Herve The Art of Disappearing Album

Quite why he'd want to jack all that in is anyone's guess, even temporarily, but a hiatus has been called, starting the process of making a record which isn't so much out of character as off the programme entirely. As unexpected as it might be confusing to fans, The Art of Disappearing probably illustrates why it's sometimes good to be your own label boss (Harvey also runs the Cheap Thrills imprint), as under a different regime, it might've been a difficult pitch.

Basically then, the story is this: once upon a time in British music there was bass, bass, and more bass, and some of the banger jammers decided that it was time for something "Different". In Harvey's case, though, this is half the problem: what he and the various collaborators here have come up with is locked in the post trip hop miasma of the late 90's, the kind of thing your Olives, Smoke Cities or Sneaker Pimps came up with once upon a time.   

Ironically, The Art of Disappearing manages to capture the imagination best during the moments that the hired help are sidelined. When just knob twiddling, Harvey finds the essence of the "Haunting" feel he was going for: Worry Crow stomps, essentially a thunderous hip hop break just waiting to be battle rapped over, whilst the sludgy chromatics of Red Traktor sound like they were made on a fire damaged laptop using haunted software.

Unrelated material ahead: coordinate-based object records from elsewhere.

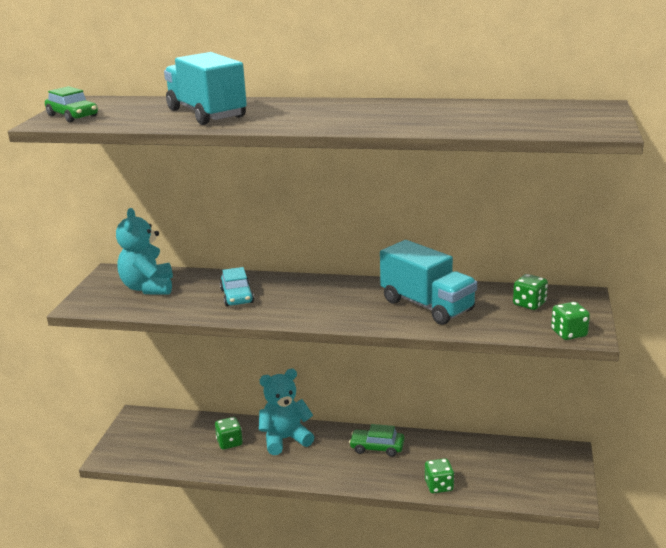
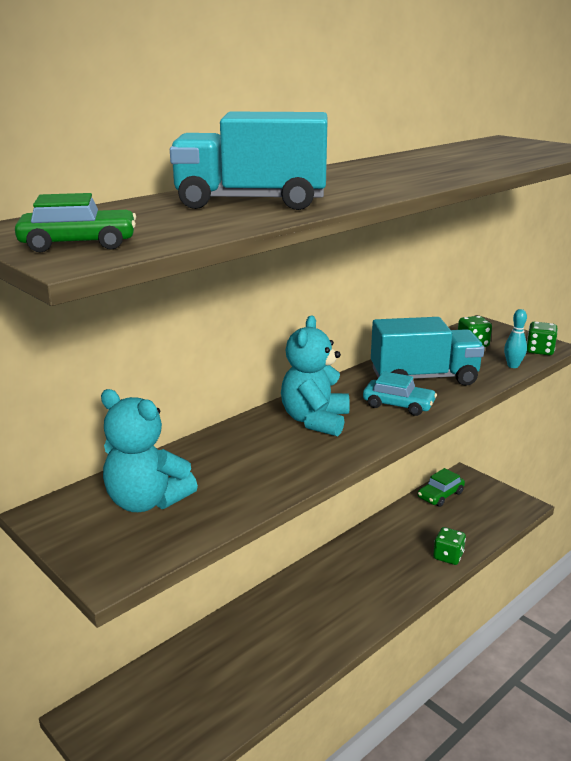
camera: 55 degrees left, 0 degrees up
(229, 442) = (237, 657): green dice -> none
(237, 296) = (265, 454): turquoise car -> turquoise car (398, 405)
(285, 439) = (279, 613): turquoise teddy bear -> turquoise teddy bear (315, 420)
(377, 447) = (358, 562): green car -> green car (440, 495)
(512, 331) = (513, 366): none -> turquoise bowling pin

With the singers in? It's all just a little unadventurous, perhaps to be expected given the man behind the mixing board's CV. Seasfire does her best Skye Edwards turn on the glossy, Morcheeba-esque Lose Control, but Maria Minerva can't prevent Gold being a 24 carat dud, meanwhile the histrionics Austra's Katie Stelmanis on Save Me had me convinced she was singing next to a cauldron.

Why there's such a gulf in imagination between the laptop stuff and the "Real" songs on The Art of Disappearing isn't clear, and there can't be any doubt that Josh Harvey has the ability. But until he starts asking more of both the guests and himself, this new path seems to add up to little more than a blind alley.